L'évolution du concept depuis le Livre blanc de 1994
Ce qui m’a été demandé de vous présenter concerne l’évolution de notre concept de défense entre le Livre blanc, qui a été rendu public par le gouvernement de M. Balladur en février 1994, vingt-deux ans après celui rédigé sous l’autorité de M. Michel Debré, et les réformes de notre système de défense qui ont été annoncées par le président de la République à la suite de plusieurs Conseils de défense, en février 1996. M. François Géré retracera ensuite l’évolution du contexte stratégique qui est un élément d’explication majeur de ces modifications.
L’évolution naît d’abord à l’extérieur : elle est dans la modification fondamentale qui a surgi pour l’histoire de la défense française en 1990-1991 et qui, d’une certaine façon, s’est achevée en 1994 lorsque le dernier soldat soviétique, devenu russe, a quitté le territoire de la république d’Allemagne réunifiée : ce jour-là, le 31 août 1994, s’est achevée une époque. Il ne doit échapper à personne quelle fut l’importance fondamentale de cette transformation. En dehors de toute théorie, notre dispositif de défense était très largement façonné par la nécessité de faire face à une menace majeure, à dominante aéroterrestre, mais non exclusivement, située à deux cent cinquante kilomètres des frontières françaises. Même en faisant abstraction de la position singulière adoptée par le général de Gaulle par rapport aux deux blocs, qui nous dotait d’une politique indépendante et de ses moyens, nos armées et nos équipements étaient conçus, organisés, déployés, pour être en mesure de faire face à la bataille principale en Centre-Europe. Nous avions aussi une marine qui avait pour vocation de maîtriser le contrôle des zones de circulation maritime essentielles, notamment en Atlantique où devaient passer les moyens de renforcement des États-Unis vers l’Europe.

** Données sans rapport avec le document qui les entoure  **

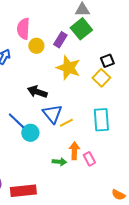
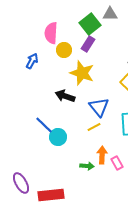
green square: (81, 29) -> (90, 24), moved
yellow star: (68, 68) -> (82, 73), moved
blue triangle: (52, 114) -> (99, 107), moved

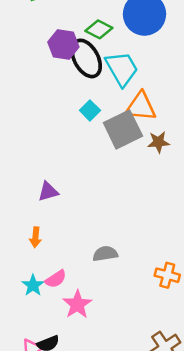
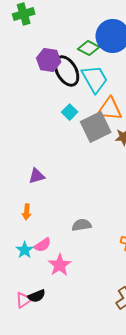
green diamond: (99, 29) -> (89, 48), moved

Ce système est profondément bouleversé. À partir du moment où les armées françaises, singulièrement de l’air et de terre, ne sont plus organisées pour se battre en deuxième ou en premier rideau à moins d’une centaine de kilomètres des frontières françaises, à partir du moment où les besoins militaires et les spécifications des équipements qui sont requis du fait même de cette mission sont transformés, il apparaît nettement qu’en réalité c’est l’ensemble de notre système militaire qui est remis en question. Cela ne s’est pas fait en un jour : dès 1991, un début de réflexion apparaît avec des modifications dans notre posture nucléaire, l’élimination précoce des missiles Plu ton, le gel du programme Hadès, la mise en place du corps européen qui manifeste notre choix en faveur d’un commandement « interopérable » avec des organisations de type international ; on pourrait citer d’autres exemples, y compris dans l’organisation du commandement français, avec plusieurs réformes importantes comme la création de la direction du renseignement militaire, le centre opérationnel interarmées, etc.